Peter did not answer.
“I thought so. What’s more, you’re running an unauthorized operation with me, a thoroughly discredited operative…”
“You made sure it’s unauthorized,” said Peter.
“That’s right, I did,” said Louis. “And I also made sure half the guests in this hotel know you’re here. You’re way out of bounds, as far as the Agency is concerned. So, if you don’t go home with a big payoff, then you might as well not go home at all.
“They’ll destroy your career, you know,” said Louis. “If you’re lucky. If you’re not, they’ll go after you personally. They demand success. And the only thing that will satisfy them, if we don’t succeed, will be your eternal unhappiness. They call it discipline. Or correction. But it comes down to revenge. People who can send seventeen-year-olds to prisons in Uzbekistan will do pretty much anything. You’ve read my file. Now you’re going to see for yourself what it’s like.”

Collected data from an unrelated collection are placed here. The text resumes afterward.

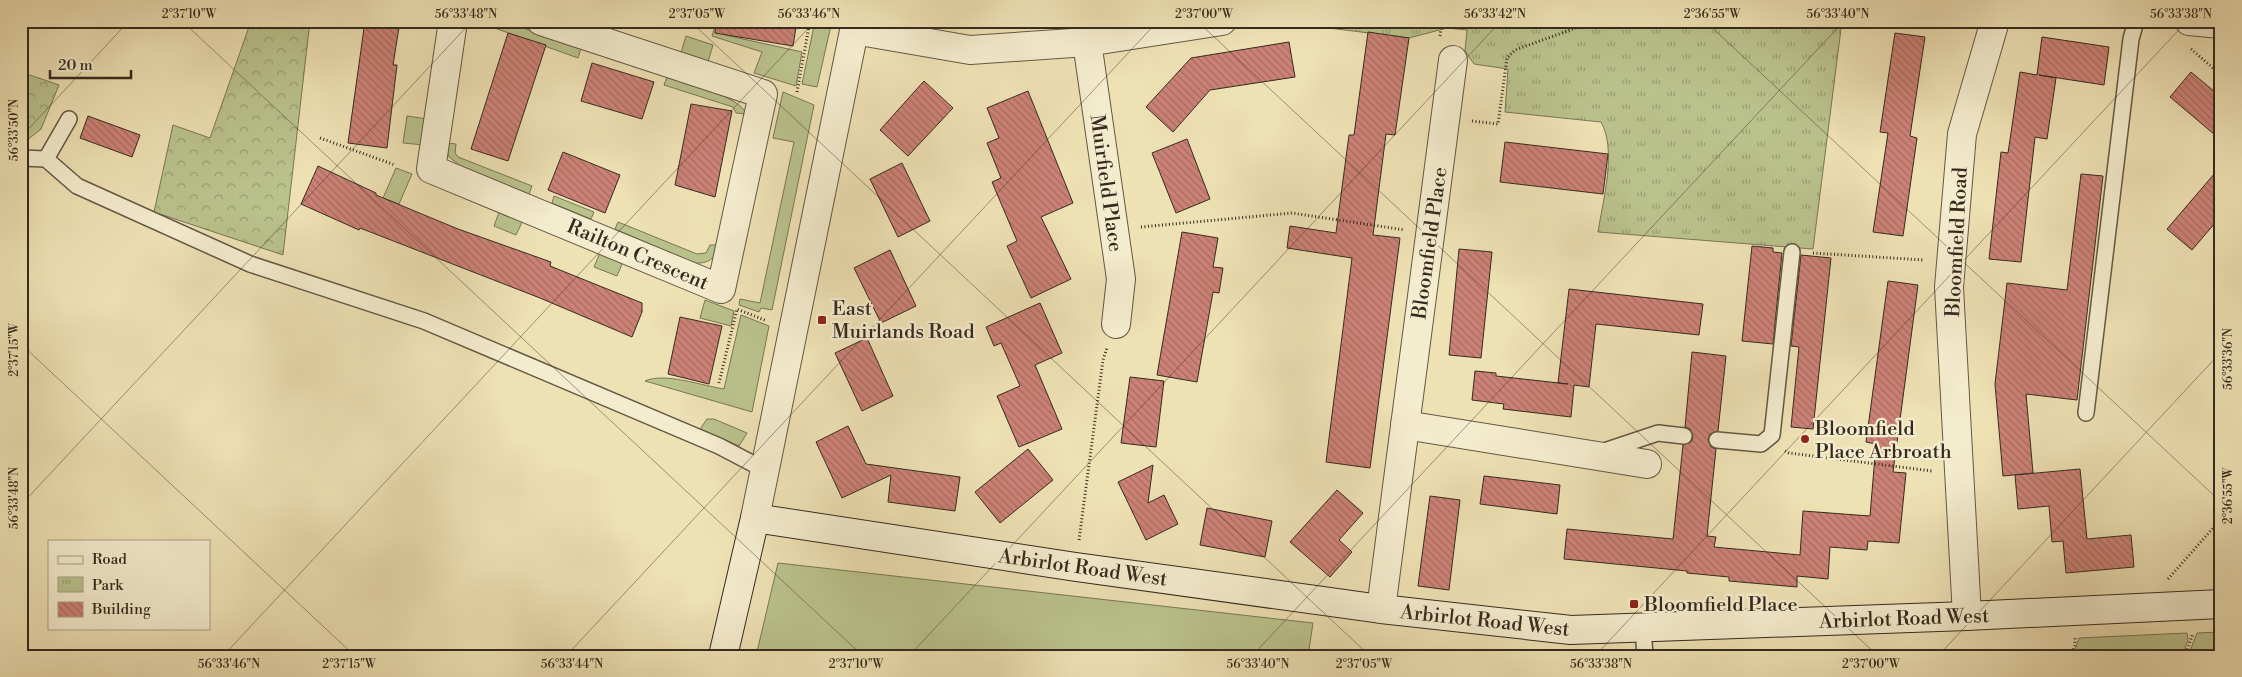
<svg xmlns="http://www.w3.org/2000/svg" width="2242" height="677" font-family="'Libre Bodoni',serif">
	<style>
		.grass { fill: #bac28c; stroke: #787656 }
		.forest { fill: url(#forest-crowns); stroke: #787656 }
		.park { fill: url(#park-tufts); stroke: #787656 }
		.building { fill: url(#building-back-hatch); stroke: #352a1f }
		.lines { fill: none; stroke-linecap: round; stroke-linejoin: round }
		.service-casing { stroke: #635844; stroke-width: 18 }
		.minor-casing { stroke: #635844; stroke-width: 30 }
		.secondary-casing { stroke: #352a1f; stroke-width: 30 }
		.path { stroke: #352a1f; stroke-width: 3; stroke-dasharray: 1 2.5; stroke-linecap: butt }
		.service { stroke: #f4ecce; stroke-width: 15 }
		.minor { stroke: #f4ecce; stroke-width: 28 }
		.secondary { stroke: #f4ecce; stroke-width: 28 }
		.ticks { fill: none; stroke: #352a1f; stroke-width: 1; stroke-opacity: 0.45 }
		.poi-dot { fill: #8f2418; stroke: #f4ecce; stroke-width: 2 }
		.labels { text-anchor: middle; stroke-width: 4.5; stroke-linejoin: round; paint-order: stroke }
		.street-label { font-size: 20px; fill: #352a1f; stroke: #f4ecce }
		.poi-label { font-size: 20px; fill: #352a1f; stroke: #f4ecce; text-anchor: start }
		.neatline { fill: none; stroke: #352a1f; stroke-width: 2 }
		.ticks-label { font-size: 12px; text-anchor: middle; fill: #352a1f }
	</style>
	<defs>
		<pattern id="forest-crowns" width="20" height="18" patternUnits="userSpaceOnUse" patternTransform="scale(1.25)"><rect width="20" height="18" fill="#bac28c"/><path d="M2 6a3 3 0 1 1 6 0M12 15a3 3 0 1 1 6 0" fill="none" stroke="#989e72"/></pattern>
		<pattern id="park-tufts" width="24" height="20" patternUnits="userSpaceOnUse" patternTransform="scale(1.25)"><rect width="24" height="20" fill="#bac28c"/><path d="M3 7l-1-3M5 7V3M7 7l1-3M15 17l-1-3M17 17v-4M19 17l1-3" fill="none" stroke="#989e72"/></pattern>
		<pattern id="building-back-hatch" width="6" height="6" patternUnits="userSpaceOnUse" patternTransform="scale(1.25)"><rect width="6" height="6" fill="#cd8277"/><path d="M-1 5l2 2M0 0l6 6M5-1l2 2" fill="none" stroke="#a76b61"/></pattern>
	</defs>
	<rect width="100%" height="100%" fill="#eee1b4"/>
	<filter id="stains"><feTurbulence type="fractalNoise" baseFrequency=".004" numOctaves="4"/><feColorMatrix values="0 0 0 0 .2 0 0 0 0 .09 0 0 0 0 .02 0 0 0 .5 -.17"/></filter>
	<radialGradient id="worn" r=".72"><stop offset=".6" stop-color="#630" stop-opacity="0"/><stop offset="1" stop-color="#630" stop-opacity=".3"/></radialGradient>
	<g class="grass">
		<path d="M472 21H503L581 48 578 58 489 26 482 24 473 25Z"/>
		<path d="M815 21H832L817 87 802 84Z"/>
		<path d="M715 26 727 29 725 35 802 52 796 86 754 73 762 52 712 36Z"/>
		<path d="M686 36 713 45 707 65 680 56Z"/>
		<path d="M667 77C684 83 741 96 746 114L736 113 733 107 664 85Z"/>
		<path d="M783 92 814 105 772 310 761 308 759 312 739 305 740 299 760 303 794 142 773 138Z"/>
		<path d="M407 116 427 119 424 145 403 143Z"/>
		<path d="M448 143 456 144 455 153 458 157 532 186 529 194 459 165 448 156Z"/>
		<path d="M396 168 412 174 399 204 383 198Z"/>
		<path d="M554 196 594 212 591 219 552 203Z"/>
		<path d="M501 207 525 216 516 235 494 226Z"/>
		<path d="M618 222 697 254 706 253 710 245H718C716 259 708 264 694 263L615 229Z"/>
		<path d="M602 248 625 257 617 276 594 267Z"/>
		<path d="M705 300 734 311 731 326 700 318Z"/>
		<path d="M741 315 769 326 752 412 645 381C665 372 703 386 724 389Z"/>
		<path d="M707 419H714L747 433 739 446 700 429Z"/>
		<path d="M778 563 1313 623 1308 656H756Z"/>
		<path d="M2221 632V656H2188L2197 633Z"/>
		<path d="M2187 633 2188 640 2182 656H2073L2079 638Z"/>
	</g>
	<g class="forest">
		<path d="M251 21H310L283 255 154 212 173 125 210 138Z"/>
		<path d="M21 72 59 85 41 129 21 145Z"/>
	</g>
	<path class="park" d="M1337 21H1842L1813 249 1598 232C1603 200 1617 150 1601 122L1505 112 1508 69 1474 64 1465 51 1467 30 1447 28 1409 38 1329 28Z"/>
	<g class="building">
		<path d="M365 21H400L393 65H397L387 148 348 143Z"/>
		<path d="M716 21H797L793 46 715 33Z"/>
		<path d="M1368 32 1409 38 1395 135 1386 134 1373 235 1400 238 1370 468 1326 462 1352 258 1287 248 1290 226 1336 233 1349 135H1354Z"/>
		<path d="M508 33 546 45 508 161 471 149Z"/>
		<path d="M1895 33 1925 37 1910 136 1917 138 1903 236 1873 232 1888 133 1880 132Z"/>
		<path d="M2042 37 2109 47 2104 85 2039 75 2056 78 2047 139 2035 137 2021 262 1989 259 2001 152 2008 153 2020 72 2037 75Z"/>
		<path d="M1289 42 1295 77 1210 90 1173 132 1146 107 1191 58Z"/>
		<path d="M592 63 654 82 642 119 581 101Z"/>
		<path d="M2191 72 2221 97V140L2170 97Z"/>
		<path d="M924 81 953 108 908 156 880 130Z"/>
		<path d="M1028 91 1073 203 1041 217 1071 279 1031 298 1007 246 1017 241 992 182 1001 178 987 143 999 138 987 108Z"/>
		<path d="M691 104 732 111 715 197 675 185Z"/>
		<path d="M88 116 140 135 132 157 80 138Z"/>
		<path d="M1187 139 1210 199 1176 213 1152 153Z"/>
		<path d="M1505 142 1608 154 1603 194 1500 182Z"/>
		<path d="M563 152 620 175 605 213 548 190Z"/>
		<path d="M902 163 930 221 898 237 870 179Z"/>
		<path d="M318 166 376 193V195L458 229 551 262 550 266 642 303V312L632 337 540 298 360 228 359 230 301 204Z"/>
		<path d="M2221 166V216L2192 250 2167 229Z"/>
		<path d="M2081 174 2103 176 2077 400 2026 394 2033 473 2003 476 1995 384 2007 283 2067 290Z"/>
		<path d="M1182 232 1218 238 1213 267 1223 268 1219 293 1213 292 1197 382 1157 375Z"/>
		<path d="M1752 246 1773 248V252L1782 253 1773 344 1742 341Z"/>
		<path d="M1459 249 1492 252 1481 358 1449 355Z"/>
		<path d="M890 250 916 306 881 323 854 268Z"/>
		<path d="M1801 255 1831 258 1813 429 1791 427 1799 347 1791 346Z"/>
		<path d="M1888 281 1918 285 1893 472 1906 473 1899 543 1868 541 1867 550 1830 547 1828 579 1797 576V587L1729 581V577L1687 573V571L1564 559 1567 529 1673 539 1683 445 1691 442 1693 437 1690 429 1685 427 1692 352 1726 356 1718 431 1710 434 1708 440 1711 447 1716 449 1707 536 1716 537 1714 547 1800 555 1803 511 1870 516 1876 444 1866 442Z"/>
		<path d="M1569 289 1703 304 1699 335 1596 324 1589 387 1574 385 1571 417 1503 409 1504 404 1472 400 1475 371 1496 373V376L1568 384 1558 383Z"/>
		<path d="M1040 303 1062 353 1035 365 1062 429 1019 447 997 396 1020 386 1001 343 994 346 986 327Z"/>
		<path d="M680 317 722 326 709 384 668 374Z"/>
		<path d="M867 338 893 396 862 411 835 353Z"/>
		<path d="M1130 377 1164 381 1156 447 1121 443Z"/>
		<path d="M848 426 866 464 960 477 955 511 888 502 891 475 842 498 816 442Z"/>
		<path d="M1028 449 1053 480 1000 523 975 492Z"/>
		<path d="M1153 465 1148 503 1164 495 1178 524 1146 540 1118 482Z"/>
		<path d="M2080 469 2087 539 2131 535 2134 567 2066 573 2063 541 2052 542 2049 506 2018 509 2015 475Z"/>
		<path d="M1484 476 1560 485 1557 514 1480 504Z"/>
		<path d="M1337 490 1363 513 1339 540 1352 552 1330 577 1290 542Z"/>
		<path d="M1430 496 1460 500 1449 590 1418 586Z"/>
		<path d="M1207 508 1272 521 1265 557 1200 545Z"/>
	</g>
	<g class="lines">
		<defs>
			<g id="service">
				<path d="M69 119 46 159 77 186 250 264 424 321 719 446 763 469"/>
				<path d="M21 158 46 159"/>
				<path d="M2086 413 2131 39 2136 21"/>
				<path d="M1717 440 1761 444 1772 435 1792 252"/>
				<path d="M1601 452 1658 433 1684 436"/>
				<path d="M1643 628 1645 656"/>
			</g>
			<g id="minor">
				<path d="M453 21 431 169 721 289 763 94 541 21"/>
				<path d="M2189 21 2221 24"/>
				<path d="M854 30 970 50 1087 42 1222 21"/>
				<path d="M1087 42 1121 279 1116 324"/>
				<path d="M1405 425 1647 464"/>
				<path d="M755 518 856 21"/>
				<path d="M1381 609 1453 60"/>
				<path d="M1967 616 1949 287 1962 134 1995 21"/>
			</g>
			<path id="secondary" d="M723 656 755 518 1076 567 1381 609 1571 630 1967 616 2221 604"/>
		</defs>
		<use href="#service" class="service-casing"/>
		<use href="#minor" class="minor-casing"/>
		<use href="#secondary" class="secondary-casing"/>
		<g class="path">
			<path d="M1440 36 1442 21"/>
			<path d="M2191 49 2221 75"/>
			<path d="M797 92 810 21"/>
			<path d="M1472 121 1498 124 1507 58 1515 50 1595 21"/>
			<path d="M320 138 395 165"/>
			<path d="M1141 227 1292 213 1405 230"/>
			<path d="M1813 253 1924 260"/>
			<path d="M719 383 737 309 767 321"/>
			<path d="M1785 451 1789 453 1932 471"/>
			<path d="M1079 540 1103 360 1107 348"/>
			<path d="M2168 579 2221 519"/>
			<path d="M2071 656 2075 645V637"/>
			<path d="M2185 656 2193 633"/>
		</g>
		<use href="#service" class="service"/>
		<use href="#minor" class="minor"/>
		<use href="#secondary" class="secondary"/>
	</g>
	<path class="ticks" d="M182 21 863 656M690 21 1370 656M1197 21 1878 656M1705 21 2221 502M2213 21 2221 29M21 137 129 21M21 344 355 656M21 505 472 21M223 656 815 21M566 656 1158 21M909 656 1501 21M1252 656 1844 21M1595 656 2187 21M1938 656 2221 352"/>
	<g class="poi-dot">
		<rect x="817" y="315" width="10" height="10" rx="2.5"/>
		<circle cx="1805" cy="439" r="5"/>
		<rect x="1629" y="599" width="10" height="10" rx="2.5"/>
	</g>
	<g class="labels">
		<g class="street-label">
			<text transform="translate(1107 183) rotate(82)" y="7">Muirfield Place</text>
			<text transform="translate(1956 242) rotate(-87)" y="7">Bloomfield Road</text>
			<text transform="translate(1429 243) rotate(-82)" y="7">Bloomfield Place</text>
			<text transform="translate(638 254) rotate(23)" y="7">Railton Crescent</text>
			<text transform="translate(1083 567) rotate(8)" y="7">Arbirlot Road West</text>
			<text transform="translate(1904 618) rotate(-2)" y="7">Arbirlot Road West</text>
			<text transform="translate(1485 620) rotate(6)" y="7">Arbirlot Road West</text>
		</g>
		<g class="poi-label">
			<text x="832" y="315">East<tspan x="832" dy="23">Muirlands Road</tspan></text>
			<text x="1815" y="435">Bloomfield<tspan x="1815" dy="23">Place Arbroath</tspan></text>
			<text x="1644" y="611">Bloomfield Place</text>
		</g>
	</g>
	<rect width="2242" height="677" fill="none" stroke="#eee1b4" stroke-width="55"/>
	<rect x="48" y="540" width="162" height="90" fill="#f4ecce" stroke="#a89e88"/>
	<rect x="58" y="556" width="25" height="8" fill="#f4ecce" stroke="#a89e88"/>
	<text x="92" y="564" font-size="15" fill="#352a1f">Road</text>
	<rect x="58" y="577" width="25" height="15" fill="url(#park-tufts)" stroke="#a89e88"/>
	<text x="92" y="590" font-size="15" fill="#352a1f">Park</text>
	<rect x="58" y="602" width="25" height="15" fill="url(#building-back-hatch)" stroke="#a89e88"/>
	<text x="92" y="614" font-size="15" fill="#352a1f">Building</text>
	<path d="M50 70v8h81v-8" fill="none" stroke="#352a1f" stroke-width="2.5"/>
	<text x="58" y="70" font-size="15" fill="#352a1f" stroke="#f4ecce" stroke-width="4" paint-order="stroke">20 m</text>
	<rect x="28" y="28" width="2186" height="622" class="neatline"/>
	<g class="ticks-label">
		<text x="189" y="18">2°37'10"W</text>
		<text x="466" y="18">56°33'48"N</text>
		<text x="697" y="18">2°37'05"W</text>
		<text x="809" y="18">56°33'46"N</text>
		<text x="1204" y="18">2°37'00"W</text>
		<text x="1495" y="18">56°33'42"N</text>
		<text x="1712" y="18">2°36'55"W</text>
		<text x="1838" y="18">56°33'40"N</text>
		<text x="2181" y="18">56°33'38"N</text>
		<text transform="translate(14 130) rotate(-90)" y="4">56°33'50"N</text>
		<text transform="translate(14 350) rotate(-90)" y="4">2°37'15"W</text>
		<text transform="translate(2228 359) rotate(-90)" y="4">56°33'36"N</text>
		<text transform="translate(2228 496) rotate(-90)" y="4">2°36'55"W</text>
		<text transform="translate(14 498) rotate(-90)" y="4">56°33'48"N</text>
		<text x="229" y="668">56°33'46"N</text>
		<text x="349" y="668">2°37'15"W</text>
		<text x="572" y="668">56°33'44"N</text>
		<text x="856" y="668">2°37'10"W</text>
		<text x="1258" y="668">56°33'40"N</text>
		<text x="1364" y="668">2°37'05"W</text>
		<text x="1601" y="668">56°33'38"N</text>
		<text x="1871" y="668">2°37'00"W</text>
	</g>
	<rect width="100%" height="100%" filter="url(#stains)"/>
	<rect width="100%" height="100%" fill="url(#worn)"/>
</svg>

Peter and Louis looked at one another for a long minute. Finally Peter stood up. “Come with me,” he said. He led the way upstairs to his room. He turned on his computer and opened his files. Louis took out his pocket notebook and wrote.
The first link in the chain of informers was a man named Giorgio Smarth. He had tried other aliases over the years but then stayed with Giorgio Smarth. He had first turned up during Vietnam with dubious information and contacts for sale. Louis had first known him in Cairo. He had met him again in Beirut and in Washington and finally back in Cairo. Smarth said he was American, but he wasn’t. No one knew what he was.